• [WHAT TO WORK ON]
a) Repeat, word for word, the part of the Burns speech starting with "And he asked" and going on through "important to us.".
b) Format the entries, from their start through the line with "Starts on 30th Sep", as a JSON list of strings, with one string for each line and no blank lines. Leave the pictures out of the list.

• [PROVIDED TEXT]
__________________________________________________

The
Immortal Memory By Len Murray
Ajit
Singh was a student with me at Glasgow University.
One Burns day he asked me why do the Scots make such a fuss about Robert
Burns?
I said probably because he was a good poet.
But Ajit had other questions for me.
In his native Calcutta there is apparently a very celebrated Burns Supper
every year.
And he asked me why this should be?
What did Robert Burns have to do with India?
And, ladies and gentlemen, I'm sorry to say that I couldn't tell him.
And thus it was that I started to wonder
why Robert Burns is so important to us.
We have other poets, and other writers, and other heroes, yet we do not
afford them the veneration that we afford to Robert Burns.
And why should this be?
Perhaps more importantly why should other nations and other peoples celebrate
the birth of a Scottish poet?
And why are these celebrations so unique?
The English have Shakespeare; the Irish have Joyce; the Americans have
Longfellow; the Italians have Dante; the Germans have Goethe.
Every one of them an internationally known and respected figure.
But to none of them is paid the type of homage that is paid to Burns,
even in their own country let alone abroad.
There is no institution of a Shakespeare supper nor any Joyce Junket nor
Longfellow Lunch nor Dante Dinner.
Not even a Goethe Guzzle.
There is no international acclaim of any of these writers, great tho they
may be.
Yet Burns is universally acclaimed.
Why should all of this be?
Ever since the first celebration of
his birth in January of 1801 the institution of the Burns Supper has existed.
And a chain of universal friendship and fellowship encircles the world
because of it.
Wherever friends meet and friends eat the name of Robert Burns is revered.
When the Burns Supper in Dunedin is finishing it is still under way in
Perth in Western Australia.
And meantime they are sitting down in Kuala Lumpur and in Singapore.
And an hour or two later they are seated in Calcutta.
And this chain of friendship follows the setting sun westward, through
Asia, the Middle East, Africa and across the Mediterranean to Europe and
to this country, and then over the Atlantic and across that great continent
of America to its Western seaboard and beyond.
And so on right around the world and right around the clock.
And on 25 January of each year and for
many days before it and after it there is not an hour in the day or night
when a Burns Supper is not taking place somewhere on this earth.
I read just the other week that this year there were Burns Suppers in
over 200 countries in the world.
And there is no other institution of man of which that can be said.
There are even more statues of Robert
Burns than of any other figure in world literature. Indeed if we discount
figures of religion, then only Christopher Columbus has more statues than
he worldwide.

__________________________________________________

• [PROVIDED ENTRIES]
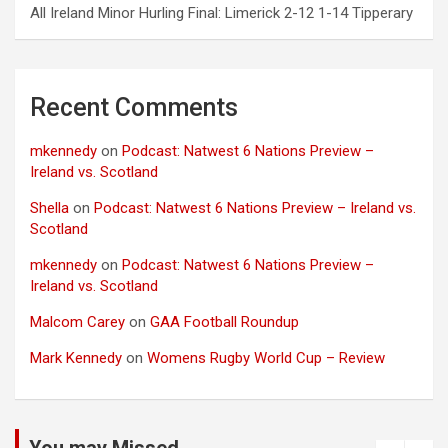
All Ireland Minor Hurling Final: Limerick 2-12 1-14 Tipperary
Recent Comments
mkennedy
on
Podcast: Natwest 6 Nations Preview –
Ireland vs. Scotland
Shella
on
Podcast: Natwest 6 Nations Preview – Ireland vs.
Scotland
mkennedy
on
Podcast: Natwest 6 Nations Preview –
Ireland vs. Scotland
Malcom Carey
on
GAA Football Roundup
Mark Kennedy
on
Womens Rugby World Cup – Review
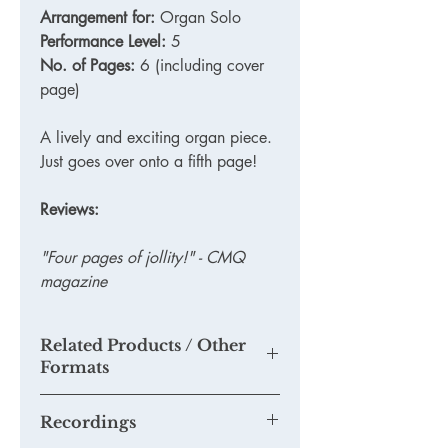
Arrangement for:
Organ Solo
Performance Level:
5
No. of Pages:
6 (including cover
page)
A lively and exciting organ piece.
Just goes over onto a fifth page!
Reviews:
"Four pages of jollity!" - CMQ
magazine
Related Products / Other
Formats
TKM806 - Printed Version
Recordings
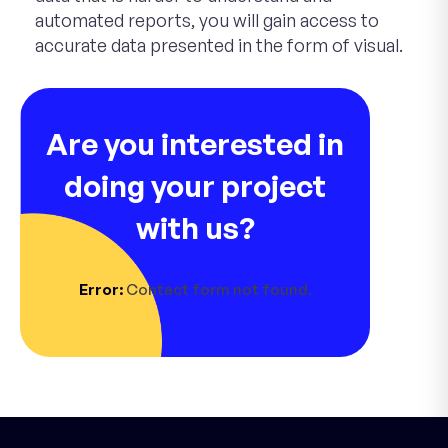
automated reports, you will gain access to
accurate data presented in the form of visual.
Are you interested in
doing your project
with us?
Error:
Contact form not found.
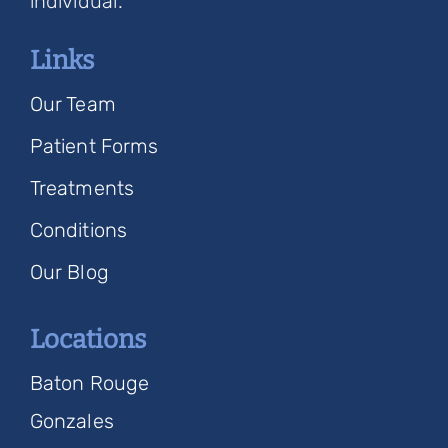
individual.
Links
Our Team
Patient Forms
Treatments
Conditions
Our Blog
Locations
Baton Rouge
Gonzales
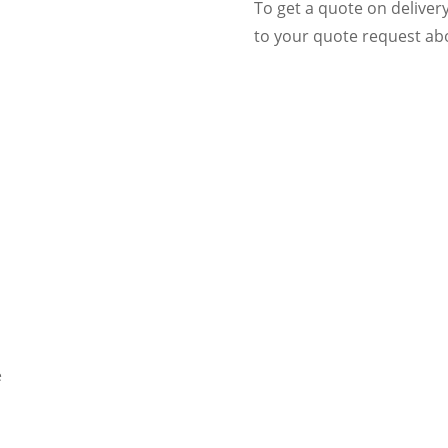
To get a quote on deliver
to your quote request abo
e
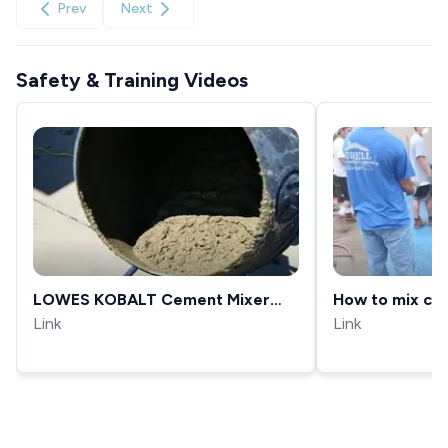
Prev
Next
Safety & Training Videos
LOWES KOBALT Cement Mixer
How to mix con
Review
Link
Link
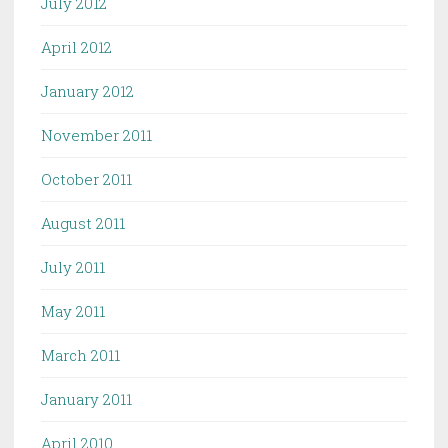
July 2012
April 2012
January 2012
November 2011
October 2011
August 2011
July 2011
May 2011
March 2011
January 2011
April 2010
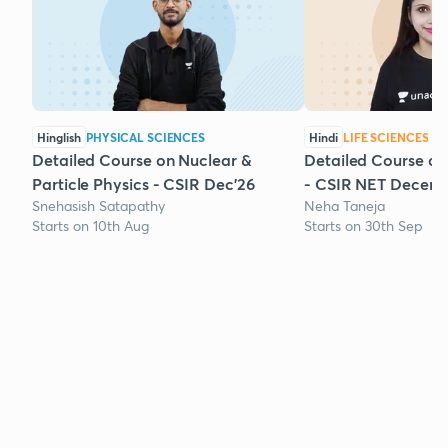
Hinglish
PHYSICAL SCIENCES
Hindi
LIFE SCIENCES
Detailed Course on Nuclear &
Detailed Course on
Particle Physics - CSIR Dec'26
- CSIR NET Decem
Snehasish Satapathy
Neha Taneja
Starts on 10th Aug
Starts on 30th Sep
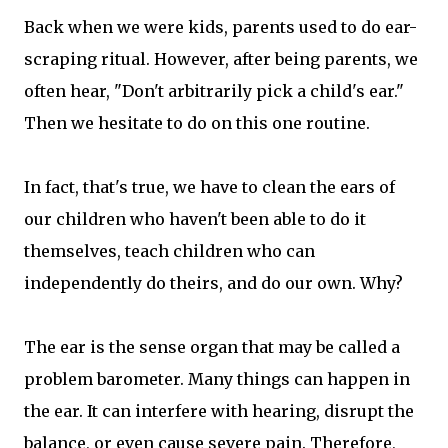
Back when we were kids, parents used to do ear-
scraping ritual. However, after being parents, we
often hear, "Don't arbitrarily pick a child's ear."
Then we hesitate to do on this one routine.
In fact, that's true, we have to clean the ears of
our children who haven't been able to do it
themselves, teach children who can
independently do theirs, and do our own. Why?
The ear is the sense organ that may be called a
problem barometer. Many things can happen in
the ear. It can interfere with hearing, disrupt the
balance, or even cause severe pain. Therefore,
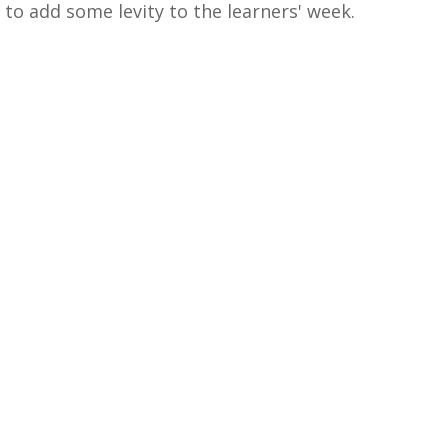
to add some levity to the learners' week.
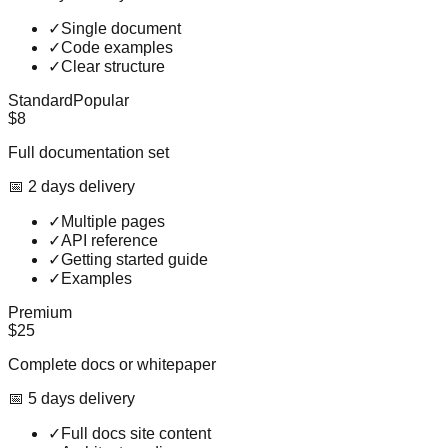
✓
Single document
✓
Code examples
✓
Clear structure
Standard
Popular
$8
Full documentation set
📅
2
day
s
delivery
✓
Multiple pages
✓
API reference
✓
Getting started guide
✓
Examples
Premium
$25
Complete docs or whitepaper
📅
5
day
s
delivery
✓
Full docs site content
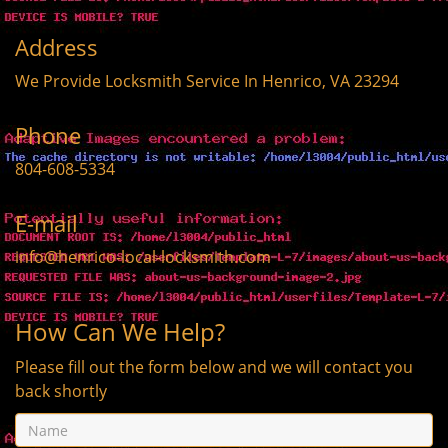
Address
We Provide Locksmith Service
In Henrico, VA 23294
Phone
804-608-5334
E-mail
info@henrico-local-locksmith.com
How Can We Help?
Please fill out the form below and we will contact you
back shortly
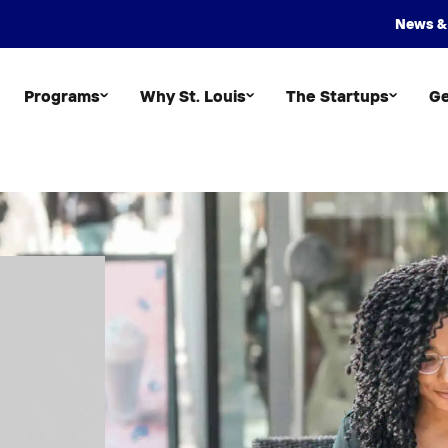
News &
Programs
Why St. Louis
The Startups
Ge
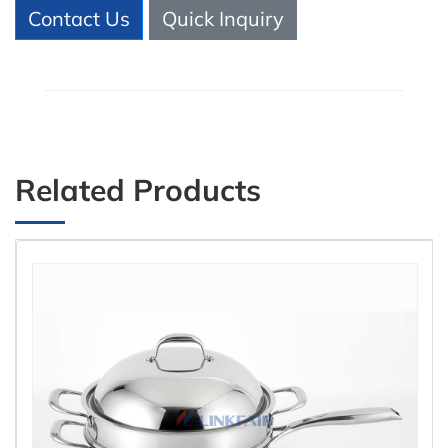
Contact Us
Quick Inquiry
Related Products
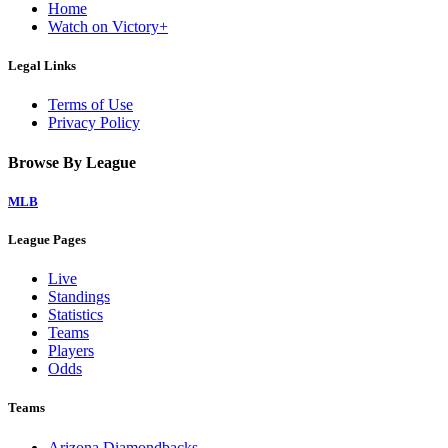
Home
Watch on Victory+
Legal Links
Terms of Use
Privacy Policy
Browse By League
MLB
League Pages
Live
Standings
Statistics
Teams
Players
Odds
Teams
Arizona Diamondbacks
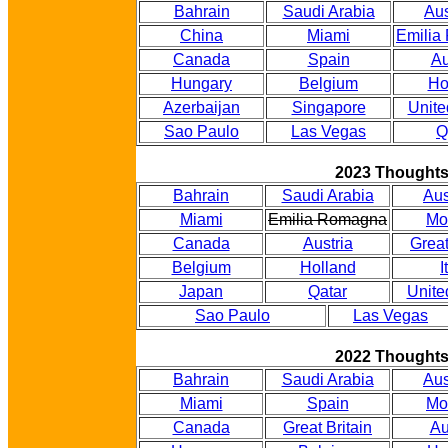
Bahrain
Saudi Arabia
Aus
China
Miami
Emilia
Canada
Spain
Au
Hungary
Belgium
Ho
Azerbaijan
Singapore
Unite
Sao Paulo
Las Vegas
Q
2023 Thought
Bahrain
Saudi Arabia
Aus
Miami
Emilia Romagna
Mo
Canada
Austria
Great
Belgium
Holland
I
Japan
Qatar
Unite
Sao Paulo
Las Vegas
2022 Thought
Bahrain
Saudi Arabia
Aus
Miami
Spain
Mo
Canada
Great Britain
Au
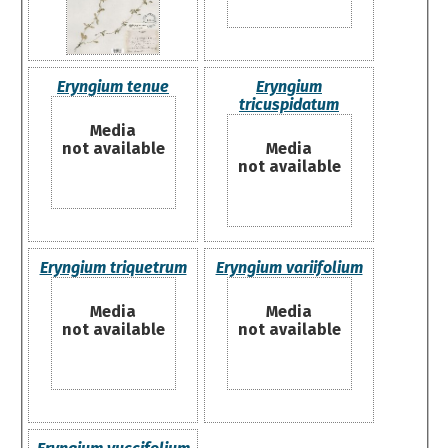
Eryngium tenue
Eryngium
tricuspidatum
Media
not available
Media
not available
Eryngium triquetrum
Eryngium variifolium
Media
Media
not available
not available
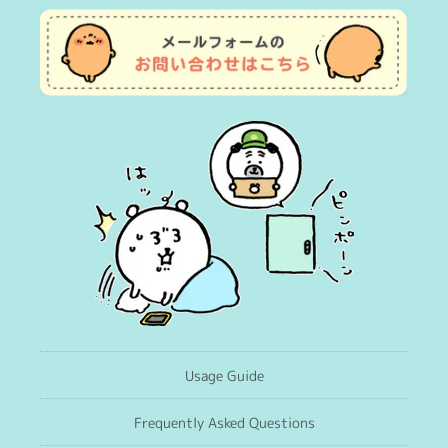
Usage Guide
Frequently Asked Questions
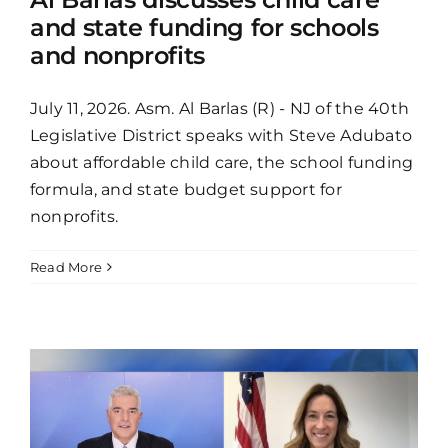
and state funding for schools
and nonprofits
July 11, 2026. Asm. Al Barlas (R) - NJ of the 40th
Legislative District speaks with Steve Adubato
about affordable child care, the school funding
formula, and state budget support for
nonprofits.
Read More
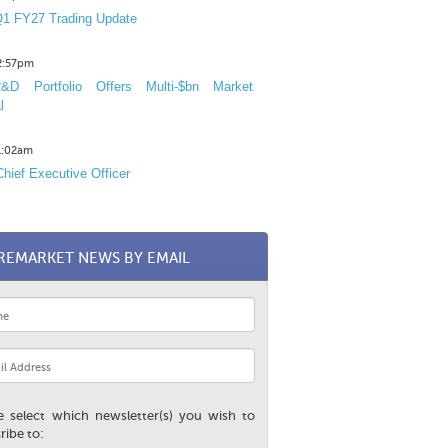
1 FY27 Trading Update
12:57pm
D Portfolio Offers Multi-$bn Market
l
11:02am
hief Executive Officer
REMARKET NEWS BY EMAIL
e select which newsletter(s) you wish to
ribe to:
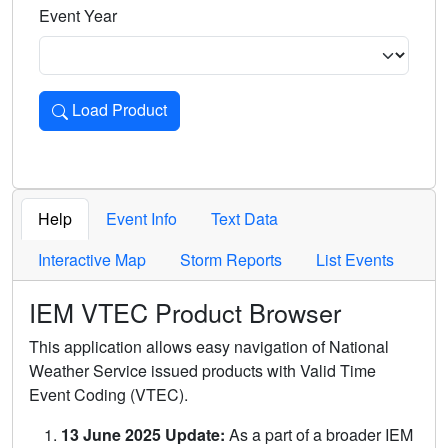
Event Year
Load Product
Loads the product for the selected criteria. Press Enter or 
Help
Event Info
Text Data
Interactive Map
Storm Reports
List Events
IEM VTEC Product Browser
This application allows easy navigation of National
Weather Service issued products with Valid Time
Event Coding (VTEC).
13 June 2025 Update:
As a part of a broader IEM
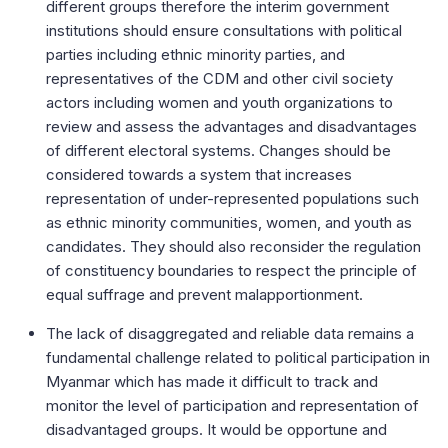
different groups therefore the interim government
institutions should ensure consultations with political
parties including ethnic minority parties, and
representatives of the CDM and other civil society
actors including women and youth organizations to
review and assess the advantages and disadvantages
of different electoral systems. Changes should be
considered towards a system that increases
representation of under-represented populations such
as ethnic minority communities, women, and youth as
candidates. They should also reconsider the regulation
of constituency boundaries to respect the principle of
equal suffrage and prevent malapportionment.
The lack of disaggregated and reliable data remains a
fundamental challenge related to political participation in
Myanmar which has made it difficult to track and
monitor the level of participation and representation of
disadvantaged groups. It would be opportune and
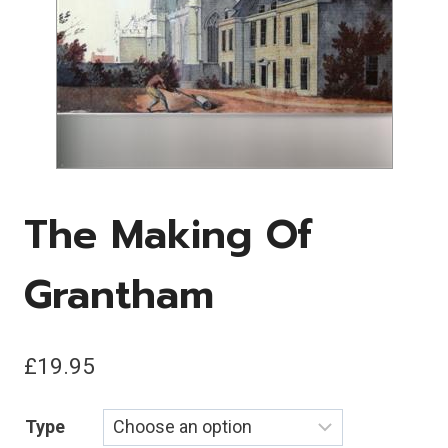
The Making Of
Grantham
£
19.95
Type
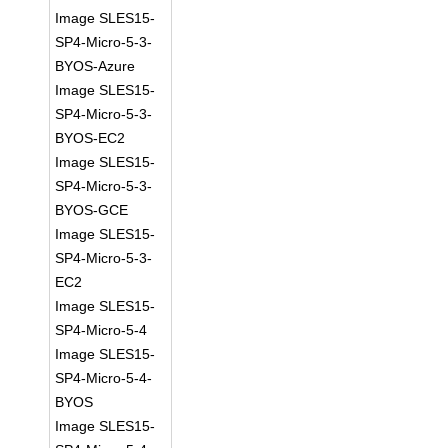
Image SLES15-
SP4-Micro-5-3-
BYOS-Azure
Image SLES15-
SP4-Micro-5-3-
BYOS-EC2
Image SLES15-
SP4-Micro-5-3-
BYOS-GCE
Image SLES15-
SP4-Micro-5-3-
EC2
Image SLES15-
SP4-Micro-5-4
Image SLES15-
SP4-Micro-5-4-
BYOS
Image SLES15-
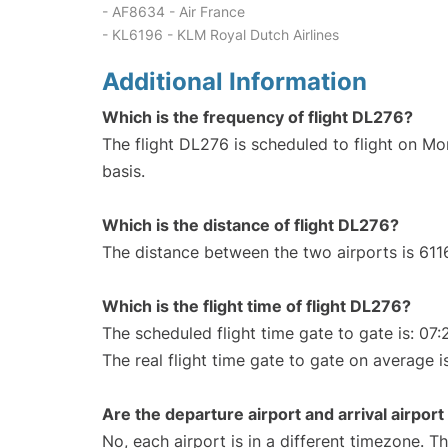
- AF8634 - Air France
- KL6196 - KLM Royal Dutch Airlines
Additional Information
Which is the frequency of flight DL276?
The flight DL276 is scheduled to flight on M
basis.
Which is the distance of flight DL276?
The distance between the two airports is 611
Which is the flight time of flight DL276?
The scheduled flight time gate to gate is: 07:
The real flight time gate to gate on average i
Are the departure airport and arrival airpo
No, each airport is in a different timezone. 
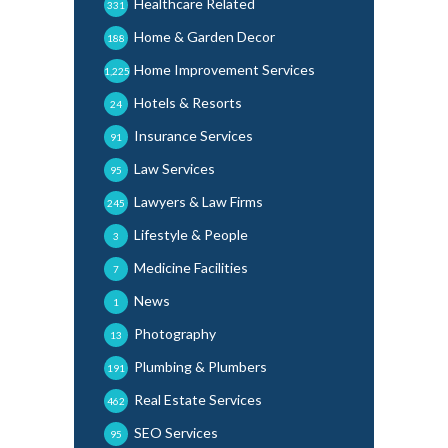
Healthcare Related
331
Home & Garden Decor
188
Home Improvement Services
1,225
Hotels & Resorts
24
Insurance Services
91
Law Services
95
Lawyers & Law Firms
245
Lifestyle & People
3
Medicine Facilities
7
News
1
Photography
13
Plumbing & Plumbers
191
Real Estate Services
462
SEO Services
95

__________________________________________________

• [RESPONSES TO THE EXERCISE]
a)
And he asked me why this should be?
What did Robert Burns have to do with India?
And, ladies and gentlemen, I'm sorry to say that I couldn't tell him.
And thus it was that I started to wonder
why Robert Burns is so important to us.

b)
[
  "All Ireland Minor Hurling Final: Limerick 2-12 1-14 Tipperary",
  "Recent Comments",
  "mkennedy",
  "on",
  "Podcast: Natwest 6 Nations Preview –",
  "Ireland vs. Scotland",
  "Shella",
  "on",
  "Podcast: Natwest 6 Nations Preview – Ireland vs.",
  "Scotland",
  "mkennedy",
  "on",
  "Podcast: Natwest 6 Nations Preview –",
  "Ireland vs. Scotland",
  "Malcom Carey",
  "on",
  "GAA Football Roundup",
  "Mark Kennedy",
  "on",
  "Womens Rugby World Cup – Review",
  "Arrangement for:",
  "Organ Solo",
  "Performance Level:",
  "5",
  "No. of Pages:",
  "6 (including cover",
  "page)",
  "A lively and exciting organ piece.",
  "Just goes over onto a fifth page!",
  "Reviews:",
  "\"Four pages of jollity!\" - CMQ",
  "magazine",
  "Related Products / Other",
  "Formats",
  "TKM806 - Printed Version",
  "Recordings",
  "automated reports, you will gain access to",
  "accurate data presented in the form of visual.",
  "Are you interested in",
  "doing your project",
  "with us?",
  "Error:",
  "Contact form not found.",
  "individual.",
  "Links",
  "Our Team",
  "Patient Forms",
  "Treatments",
  "Conditions",
  "Our Blog",
  "Locations",
  "Baton Rouge",
  "Gonzales",
  "To get a quote on deliver",
  "to your quote request abo",
  "e",
  "Prev",
  "Next",
  "Safety & Training Videos",
  "LOWES KOBALT Cement Mixer",
  "How to mix con",
  "Review",
  "Link",
  "Link",
  "July 2012",
  "April 2012",
  "January 2012",
  "November 2011",
  "October 2011",
  "August 2011",
  "July 2011",
  "May 2011",
  "March 2011",
  "January 2011",
  "April 2010",
  "Hinglish",
  "PHYSICAL SCIENCES",
  "Hindi",
  "LIFE SCIENCES",
  "Detailed Course on Nuclear &",
  "Detailed Course on",
  "Particle Physics - CSIR Dec'26",
  "- CSIR NET Decem",
  "Snehasish Satapathy",
  "Neha Taneja",
  "Starts on 10th Aug",
  "Starts on 30th Sep"
]